=== Data under study ===
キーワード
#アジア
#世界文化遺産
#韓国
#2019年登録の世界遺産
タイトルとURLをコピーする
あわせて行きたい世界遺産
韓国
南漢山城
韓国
===
Task prompt →
Give the records again, exactly as they appear.

Exercise output →
キーワード
#アジア
#世界文化遺産
#韓国
#2019年登録の世界遺産
タイトルとURLをコピーする
あわせて行きたい世界遺産
韓国
南漢山城
韓国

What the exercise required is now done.